In [1]:
# Importing needed libraries
!pip install tensorflow
!pip install scikit-learn
!pip install pandas
!pip install numpy
!pip install pickle

import tensorflow as tf

from tensorflow.keras.layers import Input, Embedding, Bidirectional, LSTM, GlobalMaxPooling1D, Dense, Concatenate, Lambda
from tensorflow.keras.models import Model, Sequential
import tensorflow.keras.backend as K

from sklearn.metrics import accuracy_score, f1_score

import pandas as pd
import re
import numpy as np



In [2]:
# Function for cleaning text
def clean_text(text):
    """Clean text: normalize spaces, remove misplaced punctuation, fix contractions."""
    text = str(text).strip().lower()

    # Fix spaces around punctuation (keep punctuation but standardize spacing)
    text = re.sub(r'\s+([?.!,"])', r'\1', text)  # Removes spaces before punctuation
    text = re.sub(r'([?.!,"])', r'\1 ', text)  # Ensures one space after punctuation

    # Normalize quotes (remove extra surrounding quotes)
    text = re.sub(r'^"|"$', '', text)

    # Handle common contractions
    text = re.sub(r"\bd'you\b", "do you", text)
    text = re.sub(r"\b'cause\b", "because", text)
    text = re.sub(r"\bi'm\b", "i am", text)
    text = re.sub(r"\bain't\b", "is not", text)

    return text

In [3]:
# Load the vectorizer
import pickle
with open('vectorizer.pkl', 'rb') as f:
      vectorizer = pickle.load(f)

In [4]:
# Define model structure
# Defining model's constants
max_seq_len = 25
embedding_size = 100
lstm_units = 300
hidden_layer_size = 512

# Defining Tensorflow Inputs for sentences
premise_input = Input(shape=(max_seq_len,))
hypothesis_input = Input(shape=(max_seq_len,))
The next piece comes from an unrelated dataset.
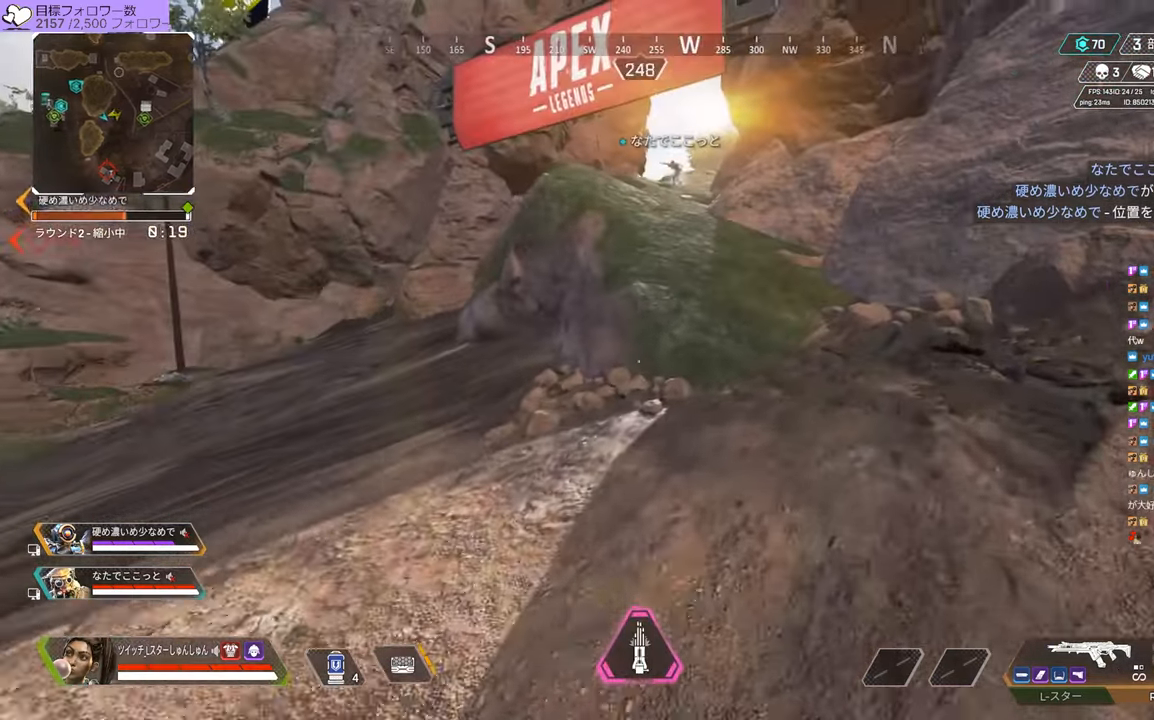
{"buttons": [], "left_stick": "up-right", "right_stick": "center", "events": []}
# Defining an Embedding layer based on GLoVe
embedding_layer = Embedding(input_dim=len(vectorizer.get_vocabulary()),
                            output_dim=embedding_size,
                            trainable=True)

# Defining function that will be encoding sentences using Embedding layer above and two BiLSTMs
@tf.keras.utils.register_keras_serializable(package="Custom", name="encode_sentence")
def encode_sentence(input_text):
    x = embedding_layer(input_text)
    x = Bidirectional(LSTM(lstm_units, return_sequences=True))(x)
    x = Bidirectional(LSTM(lstm_units, return_sequences=True))(x)
    x = GlobalMaxPooling1D()(x)
    return x

@tf.keras.utils.register_keras_serializable(package="Custom", name="combine_vectors")
def combine_vectors(inputs):
    # inputs is a list of two tensors: [premise_encoded, hypothesis_encoded]
    premise, hypothesis = inputs
    return tf.concat([premise, hypothesis, tf.abs(premise - hypothesis), premise * hypothesis], axis=1)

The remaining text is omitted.